In addition to these funds, ESNet, a high-speed network serving thousands of DOE scientists and collaborators worldwide that is hosted at Berkeley Lab, expects to receive a portion of the $69 million that is being directed towards the creation of “a national scale, prototype 100-gigabit per second data network linking research centers across the
nation.” This funding will enhance the Office of Science’s networking capabilities and benefit the commercial telecommunications sector.

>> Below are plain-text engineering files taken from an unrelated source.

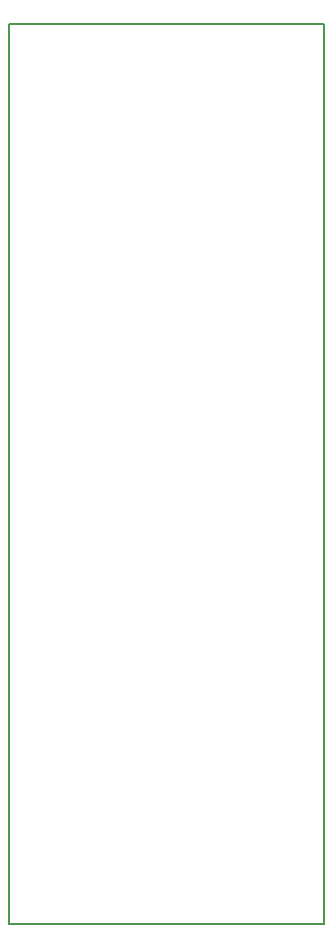
<source format=gbr>
G04 #@! TF.FileFunction,Profile,NP*
%FSLAX46Y46*%
G04 Gerber Fmt 4.6, Leading zero omitted, Abs format (unit mm)*
G04 Created by KiCad (PCBNEW 4.0.7) date 10/16/19 18:47:00*
%MOMM*%
%LPD*%
G01*
G04 APERTURE LIST*
%ADD10C,0.100000*%
%ADD11C,0.150000*%
G04 APERTURE END LIST*
D10*
D11*
X55118000Y-105156000D02*
X55118000Y-28956000D01*
X81788000Y-105156000D02*
X55118000Y-105156000D01*
X81788000Y-28956000D02*
X81788000Y-105156000D01*
X55118000Y-28956000D02*
X81788000Y-28956000D01*
M02*

</source>
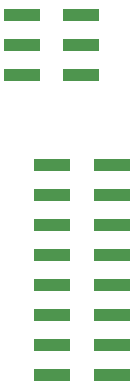
<source format=gbr>
G04 #@! TF.GenerationSoftware,KiCad,Pcbnew,5.1.0-060a0da~80~ubuntu18.04.1*
G04 #@! TF.CreationDate,2019-05-28T03:43:47+02:00*
G04 #@! TF.ProjectId,TinyFPGA-BX,54696e79-4650-4474-912d-42582e6b6963,rev?*
G04 #@! TF.SameCoordinates,Original*
G04 #@! TF.FileFunction,Paste,Bot*
G04 #@! TF.FilePolarity,Positive*
%FSLAX46Y46*%
G04 Gerber Fmt 4.6, Leading zero omitted, Abs format (unit mm)*
G04 Created by KiCad (PCBNEW 5.1.0-060a0da~80~ubuntu18.04.1) date 2019-05-28 03:43:47*
%MOMM*%
%LPD*%
G04 APERTURE LIST*
%ADD10R,3.150000X1.000000*%
G04 APERTURE END LIST*
D10*
X154956000Y-113039100D03*
X149906000Y-113039100D03*
X154956000Y-115579100D03*
X149906000Y-115579100D03*
X154956000Y-118119100D03*
X149906000Y-118119100D03*
X154956000Y-120659100D03*
X149906000Y-120659100D03*
X154956000Y-123199100D03*
X149906000Y-123199100D03*
X154956000Y-125739100D03*
X149906000Y-125739100D03*
X154956000Y-128279100D03*
X149906000Y-128279100D03*
X154956000Y-130819100D03*
X149906000Y-130819100D03*
X147326000Y-105419100D03*
X152376000Y-105419100D03*
X147326000Y-102879100D03*
X152376000Y-102879100D03*
X147326000Y-100339100D03*
X152376000Y-100339100D03*
M02*

</source>
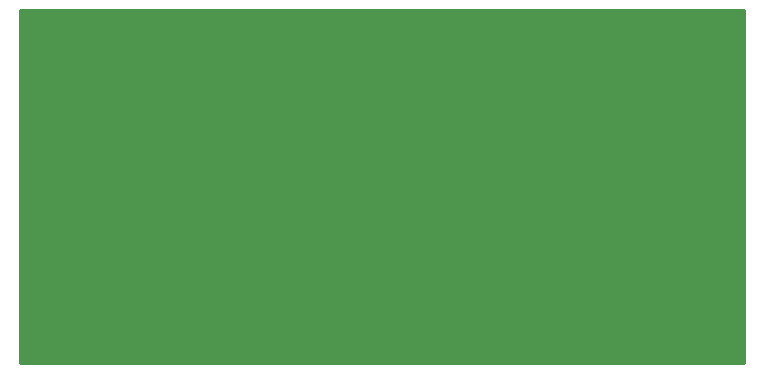
<source format=gbr>
G04 #@! TF.FileFunction,Legend,Bot*
%FSLAX46Y46*%
G04 Gerber Fmt 4.6, Leading zero omitted, Abs format (unit mm)*
G04 Created by KiCad (PCBNEW 4.0.5) date 06/13/17 11:48:23*
%MOMM*%
%LPD*%
G01*
G04 APERTURE LIST*
%ADD10C,0.100000*%
%ADD11C,0.254000*%
G04 APERTURE END LIST*
D10*
D11*
G36*
X142011421Y-119202200D02*
X80695800Y-119202200D01*
X80695800Y-89382600D01*
X142016459Y-89382600D01*
X142011421Y-119202200D01*
X142011421Y-119202200D01*
G37*
X142011421Y-119202200D02*
X80695800Y-119202200D01*
X80695800Y-89382600D01*
X142016459Y-89382600D01*
X142011421Y-119202200D01*
M02*

</source>
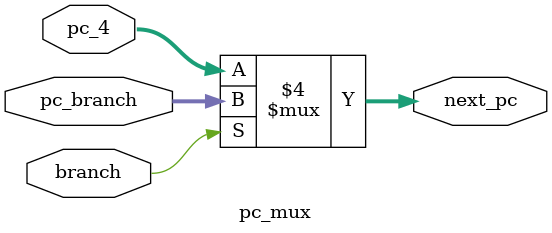
<source format=v>
module pc_mux(
    input [63:0] pc_4,
    input [63:0] pc_branch,
    input branch,
    output reg[63:0] next_pc
);
    always @(*) begin
        if (branch == 1'b0) begin
            next_pc = pc_4;  
        end else begin
            next_pc = pc_branch;      
        end
    end

endmodule

</source>
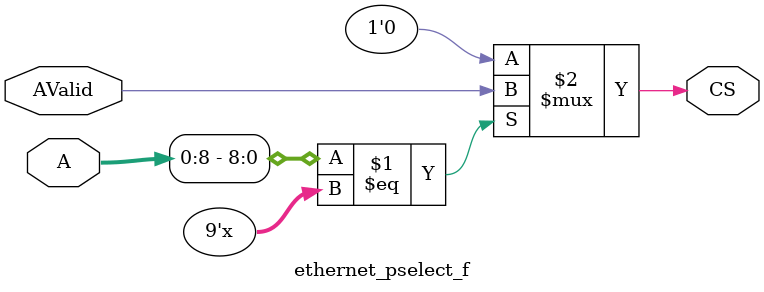
<source format=v>
module ethernet_pselect_f ( A, AValid, CS) ;

parameter C_AB  = 9;
parameter C_AW  = 32;
parameter [0:C_AW - 1] C_BAR =  'bz;
parameter C_FAMILY  = "nofamily";
input[0:C_AW-1] A; 
input AValid; 
output CS; 
wire CS;
parameter [0:C_AB-1]BAR = C_BAR[0:C_AB-1];

//----------------------------------------------------------------------------
// Build a behavioral decoder
//----------------------------------------------------------------------------
generate
if (C_AB > 0) begin : XST_WA
assign CS = (A[0:C_AB - 1] == BAR[0:C_AB - 1]) ? AValid : 1'b0 ;
end
endgenerate

generate
if (C_AB == 0) begin : PASS_ON_GEN
assign CS = AValid ;
end
endgenerate
endmodule

</source>
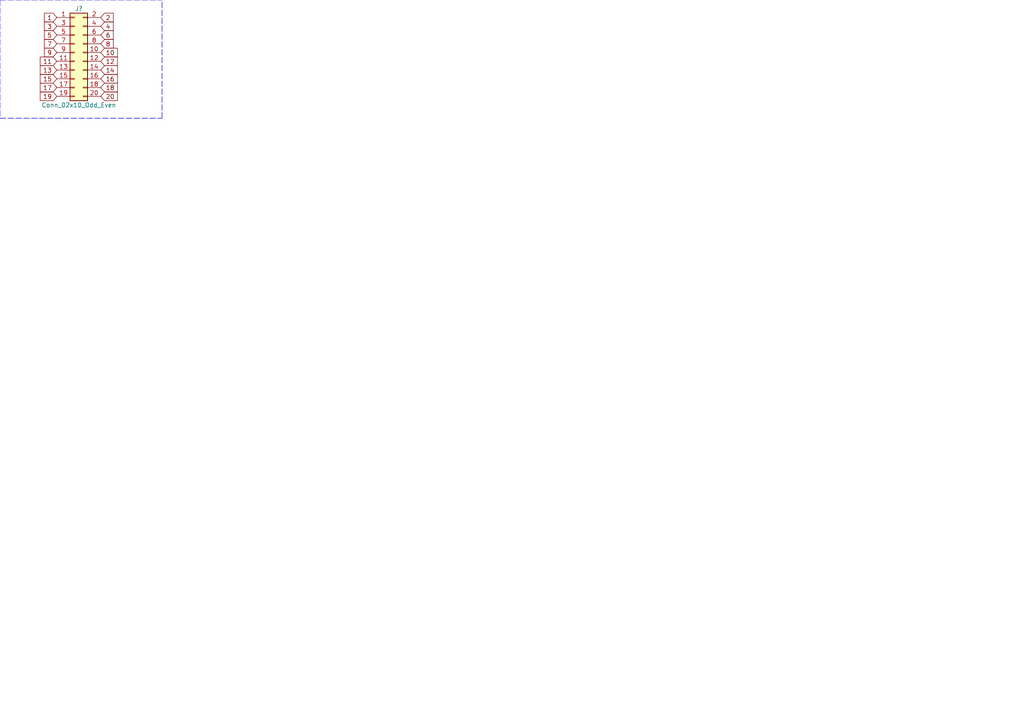
<source format=kicad_sch>
(kicad_sch (version 20201015) (generator eeschema)

  (paper "A4")

  


  (polyline (pts (xy 0 0) (xy 0 34.29))
    (stroke (width 0) (type dash) (color 0 0 0 0))
  )
  (polyline (pts (xy 0 0) (xy 46.99 0))
    (stroke (width 0) (type dash) (color 0 0 0 0))
  )
  (polyline (pts (xy 0 34.29) (xy 46.99 34.29))
    (stroke (width 0) (type dash) (color 0 0 0 0))
  )
  (polyline (pts (xy 46.99 34.29) (xy 46.99 0))
    (stroke (width 0) (type dash) (color 0 0 0 0))
  )

  (text "D DATA.*\nF .*\nV .*" (at 0 0 0)
    (effects (font (size 1.27 1.27)) (justify left bottom))
  )

  (global_label "1" (shape input) (at 16.51 5.08 180)    (property "Intersheet References" "${INTERSHEET_REFS}" (id 0) (at 11.3634 5.0006 0)
      (effects (font (size 1.27 1.27)) (justify right) hide)
    )

    (effects (font (size 1.27 1.27)) (justify right))
  )
  (global_label "3" (shape input) (at 16.51 7.62 180)    (property "Intersheet References" "${INTERSHEET_REFS}" (id 0) (at 11.3634 7.5406 0)
      (effects (font (size 1.27 1.27)) (justify right) hide)
    )

    (effects (font (size 1.27 1.27)) (justify right))
  )
  (global_label "5" (shape input) (at 16.51 10.16 180)    (property "Intersheet References" "${INTERSHEET_REFS}" (id 0) (at 11.3634 10.0806 0)
      (effects (font (size 1.27 1.27)) (justify right) hide)
    )

    (effects (font (size 1.27 1.27)) (justify right))
  )
  (global_label "7" (shape input) (at 16.51 12.7 180)    (property "Intersheet References" "${INTERSHEET_REFS}" (id 0) (at 11.3634 12.6206 0)
      (effects (font (size 1.27 1.27)) (justify right) hide)
    )

    (effects (font (size 1.27 1.27)) (justify right))
  )
  (global_label "9" (shape input) (at 16.51 15.24 180)    (property "Intersheet References" "${INTERSHEET_REFS}" (id 0) (at 11.3634 15.1606 0)
      (effects (font (size 1.27 1.27)) (justify right) hide)
    )

    (effects (font (size 1.27 1.27)) (justify right))
  )
  (global_label "11" (shape input) (at 16.51 17.78 180)    (property "Intersheet References" "${INTERSHEET_REFS}" (id 0) (at 10.1539 17.7006 0)
      (effects (font (size 1.27 1.27)) (justify right) hide)
    )

    (effects (font (size 1.27 1.27)) (justify right))
  )
  (global_label "13" (shape input) (at 16.51 20.32 180)    (property "Intersheet References" "${INTERSHEET_REFS}" (id 0) (at 10.1539 20.2406 0)
      (effects (font (size 1.27 1.27)) (justify right) hide)
    )

    (effects (font (size 1.27 1.27)) (justify right))
  )
  (global_label "15" (shape input) (at 16.51 22.86 180)    (property "Intersheet References" "${INTERSHEET_REFS}" (id 0) (at 10.1539 22.7806 0)
      (effects (font (size 1.27 1.27)) (justify right) hide)
    )

    (effects (font (size 1.27 1.27)) (justify right))
  )
  (global_label "17" (shape input) (at 16.51 25.4 180)    (property "Intersheet References" "${INTERSHEET_REFS}" (id 0) (at 10.1539 25.3206 0)
      (effects (font (size 1.27 1.27)) (justify right) hide)
    )

    (effects (font (size 1.27 1.27)) (justify right))
  )
  (global_label "19" (shape input) (at 16.51 27.94 180)    (property "Intersheet References" "${INTERSHEET_REFS}" (id 0) (at 10.1539 27.8606 0)
      (effects (font (size 1.27 1.27)) (justify right) hide)
    )

    (effects (font (size 1.27 1.27)) (justify right))
  )
  (global_label "2" (shape input) (at 29.21 5.08 0)    (property "Intersheet References" "${INTERSHEET_REFS}" (id 0) (at 34.3566 5.0006 0)
      (effects (font (size 1.27 1.27)) (justify left) hide)
    )

    (effects (font (size 1.27 1.27)) (justify left))
  )
  (global_label "4" (shape input) (at 29.21 7.62 0)    (property "Intersheet References" "${INTERSHEET_REFS}" (id 0) (at 34.3566 7.5406 0)
      (effects (font (size 1.27 1.27)) (justify left) hide)
    )

    (effects (font (size 1.27 1.27)) (justify left))
  )
  (global_label "6" (shape input) (at 29.21 10.16 0)    (property "Intersheet References" "${INTERSHEET_REFS}" (id 0) (at 34.3566 10.0806 0)
      (effects (font (size 1.27 1.27)) (justify left) hide)
    )

    (effects (font (size 1.27 1.27)) (justify left))
  )
  (global_label "8" (shape input) (at 29.21 12.7 0)    (property "Intersheet References" "${INTERSHEET_REFS}" (id 0) (at 34.3566 12.6206 0)
      (effects (font (size 1.27 1.27)) (justify left) hide)
    )

    (effects (font (size 1.27 1.27)) (justify left))
  )
  (global_label "10" (shape input) (at 29.21 15.24 0)    (property "Intersheet References" "${INTERSHEET_REFS}" (id 0) (at 35.5661 15.1606 0)
      (effects (font (size 1.27 1.27)) (justify left) hide)
    )

    (effects (font (size 1.27 1.27)) (justify left))
  )
  (global_label "12" (shape input) (at 29.21 17.78 0)    (property "Intersheet References" "${INTERSHEET_REFS}" (id 0) (at 35.5661 17.7006 0)
      (effects (font (size 1.27 1.27)) (justify left) hide)
    )

    (effects (font (size 1.27 1.27)) (justify left))
  )
  (global_label "14" (shape input) (at 29.21 20.32 0)    (property "Intersheet References" "${INTERSHEET_REFS}" (id 0) (at 35.5661 20.2406 0)
      (effects (font (size 1.27 1.27)) (justify left) hide)
    )

    (effects (font (size 1.27 1.27)) (justify left))
  )
  (global_label "16" (shape input) (at 29.21 22.86 0)    (property "Intersheet References" "${INTERSHEET_REFS}" (id 0) (at 35.5661 22.7806 0)
      (effects (font (size 1.27 1.27)) (justify left) hide)
    )

    (effects (font (size 1.27 1.27)) (justify left))
  )
  (global_label "18" (shape input) (at 29.21 25.4 0)    (property "Intersheet References" "${INTERSHEET_REFS}" (id 0) (at 35.5661 25.3206 0)
      (effects (font (size 1.27 1.27)) (justify left) hide)
    )

    (effects (font (size 1.27 1.27)) (justify left))
  )
  (global_label "20" (shape input) (at 29.21 27.94 0)    (property "Intersheet References" "${INTERSHEET_REFS}" (id 0) (at 35.5661 27.8606 0)
      (effects (font (size 1.27 1.27)) (justify left) hide)
    )

    (effects (font (size 1.27 1.27)) (justify left))
  )

  (symbol (lib_id "Connector_Generic:Conn_02x10_Odd_Even") (at 21.59 15.24 0) (unit 1)
    (in_bom yes) (on_board yes)
    (uuid "055c6f87-0d12-4cf2-81ea-39ffd4522dfa")
    (property "Reference" "J?" (id 0) (at 22.86 2.54 0))
    (property "Value" "Conn_02x10_Odd_Even" (id 1) (at 22.86 30.48 0))
    (property "Footprint" "" (id 2) (at 21.59 15.24 0)
      (effects (font (size 1.27 1.27)) hide)
    )
    (property "Datasheet" "~" (id 3) (at 21.59 15.24 0)
      (effects (font (size 1.27 1.27)) hide)
    )
  )

  (sheet_instances
    (path "/" (page "1"))
  )

  (symbol_instances
    (path "/055c6f87-0d12-4cf2-81ea-39ffd4522dfa"
      (reference "J?") (unit 1) (value "Conn_02x10_Odd_Even") (footprint "")
    )
  )
)

</source>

“This is good news for Berkeley Lab and for our local communities,” said interim-Berkeley Lab Director Paul Alivisatos. “These funds will enable the Laboratory to make long-needed improvements of our infrastructure and invest in seismic safety upgrades. This in turn should generate new jobs and provide other boosts to our local economic recovery efforts. Local economies should also benefit from the new avenues of research
that ARRA funds will support.”

Said Office of Science Acting Director Patricia Dehmer, “This is a very timely infusion of strength for American science, in an era when other nations have been expanding their support for science and R&D with an eye to global competition. We are poised to move aggressively on these projects - many already existing, some new - to ensure maximum jobs impact and scientific payoff. At the same time, we have put in place controls to ensure a high level of accountability, transparency, and responsibility in the deployment of these taxpayer dollars.”